Dalam beberapa musim terakhir, Alex sering disebut hanya mengikuti jejak sang kakak. Tapi performanya di GP Malaysia membalikkan narasi itu. Ia menaklukkan lintasan Sepang dengan strategi yang matang dan kecepatan konsisten, sebuah kemenangan yang memastikan dirinya duduk di peringkat kedua klasemen dunia MotoGP 2025.
“Awalnya saya menaruh ekspektasi terlalu tinggi di Sepang, dan itu jadi kesalahan. Tapi kami bekerja keras, memperbaiki motor sedikit demi sedikit, dan akhirnya bisa menemukan stabilitas yang membuat saya bisa mengontrol ritme hingga akhir,” aku Alex, melansir MotoGP, Senin (27/10/2025).
Ketenangan dan kedewasaan itu menjadi bukti bahwa Alex kini punya kapasitas teknis yang kuat, bahkan untuk mengemban tanggung jawab besar dalam pengembangan motor Ducati musim depan.
Baca Juga:
Alex Marquez Dominasi Latihan Bebas MotoGP Portugal
Dengan absennya Marc Márquez akibat cedera, Ducati memerlukan sosok pengganti yang memahami karakter Desmosedici dan punya umpan balik teknis tajam. Alex pun tak ragu menyatakan kesiapannya.
“Saya sudah bilang ke Ducati kalau mereka butuh seseorang untuk menguji sesuatu, saya siap,” ucapnya.
Kalimat sederhana itu justru menunjukkan keberanian dan ambisi. Alex bukan hanya ingin menutup celah sementara yang ditinggalkan sang kakak, tapi juga memperlihatkan bahwa dirinya siap menjadi bagian penting dalam pengembangan proyek GP26.
Musim 2025 menjadi titik balik bagi keluarga Márquez di MotoGP. Jika Marc dikenal sebagai legenda yang membentuk era keemasan Honda dan kini tengah berjuang kembali di Ducati, maka Alex mulai membuka babak baru, era di mana nama Marquez bukan hanya milik satu orang.

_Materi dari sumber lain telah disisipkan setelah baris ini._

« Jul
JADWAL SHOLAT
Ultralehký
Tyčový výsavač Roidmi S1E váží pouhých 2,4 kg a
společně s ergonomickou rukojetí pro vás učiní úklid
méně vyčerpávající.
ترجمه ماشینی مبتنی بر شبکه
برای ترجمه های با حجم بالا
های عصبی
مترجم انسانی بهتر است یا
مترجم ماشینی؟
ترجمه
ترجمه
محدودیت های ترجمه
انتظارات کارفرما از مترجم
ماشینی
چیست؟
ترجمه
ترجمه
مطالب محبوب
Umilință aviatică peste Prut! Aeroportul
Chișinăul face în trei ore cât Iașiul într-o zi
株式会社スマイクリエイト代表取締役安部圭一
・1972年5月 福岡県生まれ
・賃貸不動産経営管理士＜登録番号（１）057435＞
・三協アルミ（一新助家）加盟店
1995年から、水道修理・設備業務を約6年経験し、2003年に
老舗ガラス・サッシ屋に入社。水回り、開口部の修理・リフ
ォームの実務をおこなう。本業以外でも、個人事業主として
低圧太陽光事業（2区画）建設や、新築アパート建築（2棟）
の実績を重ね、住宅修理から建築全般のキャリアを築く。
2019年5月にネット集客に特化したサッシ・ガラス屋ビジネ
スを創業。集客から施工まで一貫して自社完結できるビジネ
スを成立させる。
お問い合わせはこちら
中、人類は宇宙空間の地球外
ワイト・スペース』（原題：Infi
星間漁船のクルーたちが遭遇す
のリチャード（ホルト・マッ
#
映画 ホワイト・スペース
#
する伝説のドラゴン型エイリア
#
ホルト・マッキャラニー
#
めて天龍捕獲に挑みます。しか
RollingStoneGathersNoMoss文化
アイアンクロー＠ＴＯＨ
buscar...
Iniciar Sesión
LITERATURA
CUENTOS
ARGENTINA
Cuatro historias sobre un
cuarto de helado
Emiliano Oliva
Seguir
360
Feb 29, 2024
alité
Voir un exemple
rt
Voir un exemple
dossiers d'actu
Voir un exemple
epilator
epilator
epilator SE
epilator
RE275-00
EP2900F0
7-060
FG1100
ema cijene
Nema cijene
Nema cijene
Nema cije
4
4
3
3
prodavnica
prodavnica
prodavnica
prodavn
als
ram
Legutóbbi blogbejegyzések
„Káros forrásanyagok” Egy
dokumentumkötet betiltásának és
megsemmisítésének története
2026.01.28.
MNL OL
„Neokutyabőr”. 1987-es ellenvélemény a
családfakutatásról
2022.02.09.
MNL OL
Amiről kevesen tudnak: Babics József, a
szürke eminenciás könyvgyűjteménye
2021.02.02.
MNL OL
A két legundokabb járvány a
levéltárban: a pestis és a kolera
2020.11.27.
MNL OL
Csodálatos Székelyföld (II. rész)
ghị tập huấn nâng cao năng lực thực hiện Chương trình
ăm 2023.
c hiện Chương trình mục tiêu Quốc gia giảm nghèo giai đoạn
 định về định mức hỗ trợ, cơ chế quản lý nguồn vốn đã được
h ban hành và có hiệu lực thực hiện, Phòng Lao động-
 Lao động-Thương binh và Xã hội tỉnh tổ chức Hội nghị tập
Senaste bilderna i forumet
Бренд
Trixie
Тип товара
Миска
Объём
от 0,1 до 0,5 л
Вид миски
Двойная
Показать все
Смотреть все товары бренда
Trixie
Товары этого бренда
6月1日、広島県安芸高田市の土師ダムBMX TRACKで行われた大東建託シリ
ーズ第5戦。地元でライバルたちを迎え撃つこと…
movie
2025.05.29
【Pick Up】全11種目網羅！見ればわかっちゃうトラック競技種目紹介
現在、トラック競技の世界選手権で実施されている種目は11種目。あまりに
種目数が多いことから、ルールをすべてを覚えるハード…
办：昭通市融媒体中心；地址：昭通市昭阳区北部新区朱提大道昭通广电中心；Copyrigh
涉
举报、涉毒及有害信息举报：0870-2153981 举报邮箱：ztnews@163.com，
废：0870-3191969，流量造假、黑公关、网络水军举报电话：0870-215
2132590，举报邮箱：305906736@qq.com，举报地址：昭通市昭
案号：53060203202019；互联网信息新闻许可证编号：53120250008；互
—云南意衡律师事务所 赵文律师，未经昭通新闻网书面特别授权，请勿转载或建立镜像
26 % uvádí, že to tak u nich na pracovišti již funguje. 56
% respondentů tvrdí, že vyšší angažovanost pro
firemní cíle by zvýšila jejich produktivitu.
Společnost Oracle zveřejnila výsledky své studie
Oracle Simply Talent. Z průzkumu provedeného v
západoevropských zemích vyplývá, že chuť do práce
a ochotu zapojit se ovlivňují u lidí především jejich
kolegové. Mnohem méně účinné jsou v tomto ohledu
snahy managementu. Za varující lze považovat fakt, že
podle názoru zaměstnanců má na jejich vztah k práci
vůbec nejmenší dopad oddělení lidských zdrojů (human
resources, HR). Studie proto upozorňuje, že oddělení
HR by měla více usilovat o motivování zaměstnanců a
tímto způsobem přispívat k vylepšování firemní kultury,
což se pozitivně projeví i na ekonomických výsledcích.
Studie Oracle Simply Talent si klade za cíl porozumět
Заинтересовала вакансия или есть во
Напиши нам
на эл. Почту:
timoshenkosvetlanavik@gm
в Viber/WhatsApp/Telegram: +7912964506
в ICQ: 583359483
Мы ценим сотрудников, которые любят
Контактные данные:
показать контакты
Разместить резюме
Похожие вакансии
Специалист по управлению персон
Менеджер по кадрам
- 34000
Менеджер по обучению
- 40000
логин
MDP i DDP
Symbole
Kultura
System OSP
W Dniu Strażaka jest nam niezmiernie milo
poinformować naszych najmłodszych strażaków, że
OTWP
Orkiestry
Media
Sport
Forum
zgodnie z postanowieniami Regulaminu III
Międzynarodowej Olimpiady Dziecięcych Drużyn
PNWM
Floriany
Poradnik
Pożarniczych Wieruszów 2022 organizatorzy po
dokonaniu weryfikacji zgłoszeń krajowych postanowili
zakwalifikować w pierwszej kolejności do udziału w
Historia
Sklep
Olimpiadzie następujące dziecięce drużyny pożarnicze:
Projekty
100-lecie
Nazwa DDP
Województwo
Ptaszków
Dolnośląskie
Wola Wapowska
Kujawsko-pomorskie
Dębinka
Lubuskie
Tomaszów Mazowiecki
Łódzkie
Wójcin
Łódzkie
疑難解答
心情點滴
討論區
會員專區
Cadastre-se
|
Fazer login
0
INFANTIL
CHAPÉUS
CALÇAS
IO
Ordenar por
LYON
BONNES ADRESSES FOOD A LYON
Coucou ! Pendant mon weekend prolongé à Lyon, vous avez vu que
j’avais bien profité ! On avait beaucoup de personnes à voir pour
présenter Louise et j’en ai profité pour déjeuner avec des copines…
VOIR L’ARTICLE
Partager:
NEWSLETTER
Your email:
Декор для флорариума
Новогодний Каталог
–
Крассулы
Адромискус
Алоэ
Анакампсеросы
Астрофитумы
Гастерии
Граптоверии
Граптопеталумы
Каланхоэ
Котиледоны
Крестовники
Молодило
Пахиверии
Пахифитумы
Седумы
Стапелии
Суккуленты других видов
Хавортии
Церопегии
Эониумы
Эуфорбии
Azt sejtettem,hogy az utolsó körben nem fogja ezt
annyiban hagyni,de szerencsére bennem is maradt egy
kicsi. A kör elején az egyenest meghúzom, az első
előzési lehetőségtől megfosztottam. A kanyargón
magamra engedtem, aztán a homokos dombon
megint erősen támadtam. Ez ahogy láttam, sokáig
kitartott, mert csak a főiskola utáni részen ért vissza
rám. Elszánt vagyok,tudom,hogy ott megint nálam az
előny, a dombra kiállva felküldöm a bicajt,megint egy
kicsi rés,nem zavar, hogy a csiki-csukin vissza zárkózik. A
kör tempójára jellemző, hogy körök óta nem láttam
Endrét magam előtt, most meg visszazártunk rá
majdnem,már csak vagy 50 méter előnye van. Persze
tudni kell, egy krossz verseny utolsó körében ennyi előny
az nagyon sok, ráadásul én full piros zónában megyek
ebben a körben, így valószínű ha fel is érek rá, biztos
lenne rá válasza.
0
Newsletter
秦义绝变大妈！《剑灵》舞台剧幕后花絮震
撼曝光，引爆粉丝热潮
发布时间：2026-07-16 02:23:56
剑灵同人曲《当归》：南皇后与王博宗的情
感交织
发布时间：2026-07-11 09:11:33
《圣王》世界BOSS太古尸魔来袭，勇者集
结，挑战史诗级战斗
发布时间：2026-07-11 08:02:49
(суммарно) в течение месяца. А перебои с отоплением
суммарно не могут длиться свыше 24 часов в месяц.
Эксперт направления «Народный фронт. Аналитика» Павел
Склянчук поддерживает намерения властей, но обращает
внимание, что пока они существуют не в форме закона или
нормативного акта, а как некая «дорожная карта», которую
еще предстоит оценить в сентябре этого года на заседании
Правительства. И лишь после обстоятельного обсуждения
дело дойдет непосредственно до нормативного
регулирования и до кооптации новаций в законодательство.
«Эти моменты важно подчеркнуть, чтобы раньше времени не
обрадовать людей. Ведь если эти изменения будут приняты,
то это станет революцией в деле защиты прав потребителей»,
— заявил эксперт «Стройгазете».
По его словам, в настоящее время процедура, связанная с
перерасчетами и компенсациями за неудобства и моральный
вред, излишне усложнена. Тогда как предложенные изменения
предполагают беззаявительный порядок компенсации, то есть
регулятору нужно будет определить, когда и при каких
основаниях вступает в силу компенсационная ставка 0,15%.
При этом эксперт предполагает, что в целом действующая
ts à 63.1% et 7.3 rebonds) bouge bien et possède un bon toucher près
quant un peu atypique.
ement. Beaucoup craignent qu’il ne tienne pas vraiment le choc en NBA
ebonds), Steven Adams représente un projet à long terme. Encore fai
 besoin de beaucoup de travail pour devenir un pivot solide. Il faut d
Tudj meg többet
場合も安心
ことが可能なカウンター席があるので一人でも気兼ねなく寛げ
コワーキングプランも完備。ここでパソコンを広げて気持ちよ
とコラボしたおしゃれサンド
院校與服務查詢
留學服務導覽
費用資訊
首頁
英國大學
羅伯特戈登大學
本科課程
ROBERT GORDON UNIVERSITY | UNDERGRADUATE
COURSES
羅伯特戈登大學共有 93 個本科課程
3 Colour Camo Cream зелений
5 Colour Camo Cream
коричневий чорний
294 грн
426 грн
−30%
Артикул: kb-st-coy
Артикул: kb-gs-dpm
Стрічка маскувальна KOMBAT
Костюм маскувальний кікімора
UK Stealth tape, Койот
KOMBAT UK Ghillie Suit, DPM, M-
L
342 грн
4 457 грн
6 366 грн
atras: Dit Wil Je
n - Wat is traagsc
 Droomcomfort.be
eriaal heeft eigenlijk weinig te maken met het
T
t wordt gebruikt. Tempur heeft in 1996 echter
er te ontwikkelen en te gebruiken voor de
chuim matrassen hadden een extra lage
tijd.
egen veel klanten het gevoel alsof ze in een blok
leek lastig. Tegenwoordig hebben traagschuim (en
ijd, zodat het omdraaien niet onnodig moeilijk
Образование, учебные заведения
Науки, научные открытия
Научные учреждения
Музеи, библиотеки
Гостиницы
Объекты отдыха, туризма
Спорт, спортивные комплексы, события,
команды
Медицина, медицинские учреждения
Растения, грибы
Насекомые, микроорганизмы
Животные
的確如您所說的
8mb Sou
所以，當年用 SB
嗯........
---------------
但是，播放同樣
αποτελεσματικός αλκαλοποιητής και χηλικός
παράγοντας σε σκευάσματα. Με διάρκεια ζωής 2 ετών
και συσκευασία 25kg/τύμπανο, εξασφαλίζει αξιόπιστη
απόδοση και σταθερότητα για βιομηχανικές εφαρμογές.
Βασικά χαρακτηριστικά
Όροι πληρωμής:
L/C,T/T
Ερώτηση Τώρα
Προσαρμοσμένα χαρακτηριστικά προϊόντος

Dengan mental juara, kemampuan teknis yang makin matang, serta hubungan erat dengan tim Gresini dan Ducati, Alex perlahan menulis kisahnya sendiri.
Dan jika pengujian Desmosedici GP26 nanti berjalan sukses, bukan tidak mungkin Ducati akan menatap masa depan bersama Alex sebagai calon pembalap utama mereka.